Set down exactly the lines from the one containing "a consequence of" through the last line of the records below, both included, and nothing else.

------------

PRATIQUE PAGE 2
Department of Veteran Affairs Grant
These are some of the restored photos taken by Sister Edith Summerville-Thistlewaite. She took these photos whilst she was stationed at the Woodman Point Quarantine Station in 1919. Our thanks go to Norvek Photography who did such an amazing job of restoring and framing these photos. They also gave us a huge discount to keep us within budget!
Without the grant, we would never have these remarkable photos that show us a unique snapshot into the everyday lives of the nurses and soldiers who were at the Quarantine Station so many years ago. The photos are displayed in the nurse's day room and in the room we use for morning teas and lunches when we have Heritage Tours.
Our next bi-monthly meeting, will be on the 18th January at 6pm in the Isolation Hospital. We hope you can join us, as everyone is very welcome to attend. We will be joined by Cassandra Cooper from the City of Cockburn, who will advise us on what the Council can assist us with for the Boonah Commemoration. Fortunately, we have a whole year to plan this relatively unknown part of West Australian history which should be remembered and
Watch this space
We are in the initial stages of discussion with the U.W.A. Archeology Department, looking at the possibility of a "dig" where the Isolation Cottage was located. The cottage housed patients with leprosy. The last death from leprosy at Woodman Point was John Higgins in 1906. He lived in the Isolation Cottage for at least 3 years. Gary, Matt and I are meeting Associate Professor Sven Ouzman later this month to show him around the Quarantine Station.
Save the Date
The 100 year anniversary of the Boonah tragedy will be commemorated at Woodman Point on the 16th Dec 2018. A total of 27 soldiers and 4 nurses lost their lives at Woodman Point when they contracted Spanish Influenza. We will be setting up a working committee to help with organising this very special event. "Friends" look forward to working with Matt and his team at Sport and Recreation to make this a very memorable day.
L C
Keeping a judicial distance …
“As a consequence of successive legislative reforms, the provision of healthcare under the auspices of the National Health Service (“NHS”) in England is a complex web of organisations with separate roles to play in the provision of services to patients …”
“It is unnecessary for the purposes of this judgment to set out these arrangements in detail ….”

------------

§ Problem solution
“As a consequence of successive legislative reforms, the provision of healthcare under the auspices of the National Health Service (“NHS”) in England is a complex web of organisations with separate roles to play in the provision of services to patients …”
“It is unnecessary for the purposes of this judgment to set out these arrangements in detail ….”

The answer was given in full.